*Hadi Pazar gibi Pazar yazısı bırakayım buraya:)
Zaman zaman memesini, kalçasını yaptıran arkadaşlarımı anlattım size. Ölümcül diyetler yapanlar, cilt bakımından çıkmayanlar vesaire vesaire.
Hayatımda iki kere cilt bakımı yaptırdım. Birinde gelinliğimi almaya Bursa'ya gitmiştim. İki prova arasında koca günü napıcağımı bilemeyince önce kebapçıya, sonra pastaneye ve son olarak cilt bakımına gitmiştim. Gayet sıkıldım ve kesinlikle bi gram farklı hissetmedim. Yüzümü mıncıklayıp mıncıklayıp bıraktılar. Boşuna para ve zaman kaybıydı. Neyse ki param da vaktim de boldu o gün.
İkincisinde kocasını elinde tutmak için çırpınan bir arkadaşa eşlik ettim. Hatırlarsınız Sarışın diyordum ona yazılarımda. İşe yaradı mı derseniz yok, kocası gitti. Ha ben ne hissettim diye soracak olursanız ilk deneyimden daha iyiydi ve tabii Bağdat Caddesi'nde olduğumuzdan daha pahalı:))) Fakat içimde yokmuş ki, bir tur daha gitmek aklıma bile gelmedi.

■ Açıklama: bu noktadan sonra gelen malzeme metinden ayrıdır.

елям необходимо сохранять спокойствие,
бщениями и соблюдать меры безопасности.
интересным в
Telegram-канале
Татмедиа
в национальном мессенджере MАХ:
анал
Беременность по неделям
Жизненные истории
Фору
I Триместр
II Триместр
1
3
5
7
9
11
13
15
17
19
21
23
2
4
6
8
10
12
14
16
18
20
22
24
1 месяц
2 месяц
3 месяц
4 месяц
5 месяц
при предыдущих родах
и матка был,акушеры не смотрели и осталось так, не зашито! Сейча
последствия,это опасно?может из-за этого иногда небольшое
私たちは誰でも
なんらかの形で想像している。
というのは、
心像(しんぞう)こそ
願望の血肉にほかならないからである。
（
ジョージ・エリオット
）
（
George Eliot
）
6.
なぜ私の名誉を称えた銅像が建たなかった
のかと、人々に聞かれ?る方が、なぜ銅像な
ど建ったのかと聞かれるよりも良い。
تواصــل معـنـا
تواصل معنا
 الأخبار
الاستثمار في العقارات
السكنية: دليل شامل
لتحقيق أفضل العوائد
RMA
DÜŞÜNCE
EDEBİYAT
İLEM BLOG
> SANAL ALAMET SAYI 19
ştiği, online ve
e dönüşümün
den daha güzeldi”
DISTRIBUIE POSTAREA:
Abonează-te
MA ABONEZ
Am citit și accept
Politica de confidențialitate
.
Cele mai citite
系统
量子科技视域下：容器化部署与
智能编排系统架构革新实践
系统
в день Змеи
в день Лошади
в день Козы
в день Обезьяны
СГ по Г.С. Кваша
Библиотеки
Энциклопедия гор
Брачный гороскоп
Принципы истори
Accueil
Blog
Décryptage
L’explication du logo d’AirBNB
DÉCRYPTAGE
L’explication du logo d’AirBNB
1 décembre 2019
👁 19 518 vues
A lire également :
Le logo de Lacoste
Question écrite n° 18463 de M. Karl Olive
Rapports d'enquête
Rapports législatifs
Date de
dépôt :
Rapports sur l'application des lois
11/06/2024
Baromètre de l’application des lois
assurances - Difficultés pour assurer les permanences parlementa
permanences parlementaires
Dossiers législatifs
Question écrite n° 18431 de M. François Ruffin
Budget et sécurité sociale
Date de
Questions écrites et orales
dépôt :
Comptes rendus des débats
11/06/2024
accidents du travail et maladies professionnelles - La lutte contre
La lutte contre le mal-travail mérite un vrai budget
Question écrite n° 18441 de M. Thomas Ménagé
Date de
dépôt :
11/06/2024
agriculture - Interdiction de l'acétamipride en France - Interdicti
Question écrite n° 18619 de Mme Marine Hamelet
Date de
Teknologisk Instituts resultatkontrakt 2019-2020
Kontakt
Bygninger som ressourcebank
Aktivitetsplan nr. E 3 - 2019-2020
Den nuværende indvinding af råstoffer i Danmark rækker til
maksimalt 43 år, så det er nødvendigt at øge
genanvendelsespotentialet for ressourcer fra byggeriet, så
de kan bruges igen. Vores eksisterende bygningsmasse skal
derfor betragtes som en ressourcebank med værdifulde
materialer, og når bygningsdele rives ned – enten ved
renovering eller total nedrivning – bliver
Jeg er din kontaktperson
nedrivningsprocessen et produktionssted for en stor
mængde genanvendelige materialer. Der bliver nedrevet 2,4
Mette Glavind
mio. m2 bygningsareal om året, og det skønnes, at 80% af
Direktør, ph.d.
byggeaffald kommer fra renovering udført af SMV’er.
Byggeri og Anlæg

Estetiğe ve bakımlı görünmeye kesinlikle karşı değilim. Zerre kadar da kınamıyorum. Kim nasıl iyi hissediyorsa öyle yapmalı bence. Sadece benim yaşam pratiğime uygun değil. Zamanımı bu işlere ayırmaktan çok hoşlanmıyorum. Bacağımdaki kılları temizlemek bile yoruyorken, yani temiz kalmak bile işken, keyfe keder olan ektralara hiç vaktim ve isteğim kalmıyor.
Ayrıca bu güzelleşme sevdası genellikle iyi sonuç vermiyor. Dudakları, elmacık kemikleri şişmiş, hemen hemen hepsinde her an sevişmeye hazır ifadeler gördüğüm kadınlardan biri olmak neden isteyeyim ki?
Üstelik plastik cerrahinin tarihine bakarsanız, çıkış noktasının güzelleşmeye veya beğenmediğimiz ağzımızı burnumuzu yaptırmaya hizmet etmek değil, cephede hilkat garibesine dönmüş askerleri toplamaya hizmet etmek olduğunu görürsünüz. Ne korkunç di mi?
Geçen Pazar Ekin Atalar "ne biçim gen kardeşim hiç kırk dokuz gibi değilsin!" dedi. Ailemizin vampir olduğuna dair tuhaf şakalar yapmak bizim kızların adeti! Ki alakası yok, herkes gibi bizde ailecek yaşlanıyoruz. Benim şansım uzun yıllardır güneş kremi kullanmadan sokağa çıkmıyor olmam. Cildim kalitesiz olduğundan krem sürmeden ışığa çıkamıyorum. Üstüne olmam gereken kilonun yirmi kilo fazlası da kalçalarıma, yanaklarıma eklenince yüzüm ay parçası gibi görünüyor:)) Makyajı abartmamak, kadın gibi giyinmemek, saç modelini değiştirmemek ve çocuk ifadeli olmak da listeye yazılınca algı yanılması yaratıyor insanlarda. Yoksa sahiden ciddi ciddi elli olmak üzereyim ve bence gayet de yaşımın insanıyım. En azından bedenen:))
Fakat ailece komiğiz. Hele keyfimiz yerindeyse of! Gerçi eskiden daha çok gülüp eğlenirdik ve gittikçe neşemiz azaldı. Geçenlerde de söylediğim gibi, yeniden neşeli ve yüksek olmayı özlüyorum. Yoksa güzellik, gençlik vesaire hiç umurumda değil. Çünkü asıl yaşam enerjimiz yüksek olduğunda ışık saçıyoruz. Etrafımızdaki nsanların bizi daha genç ve güzel görmeleri de bence bu şekilde mümkün oluyor. Gerisi boş!
Ama benim de ufak tefek sırlarım var... Mesela sabunluk, kese ve benzeri şeyler kullanmam. Yıllardır balık ağı ile yıkanıyorum. Duş jeli kullanmam. Temiz zeytinyağdan yapılmış sabunları seviyorum. Şampuanım genelde ya bebek şampuanıdır veya Alterra gibi orta sınıf organik bişiler. Yüzüme de yine öyle şeyler sürüyorum. Kurburnu yağı falan.
Diyeceğim o ki, genç ve güzel görünmek bu ara benden çok uzak. Bunun için aşık olmak lazım. Veya en azından kendini sevmek. Şu sıralar ikisi de uzak...
Aaaa ben yazarken Pazar günü bitmiş!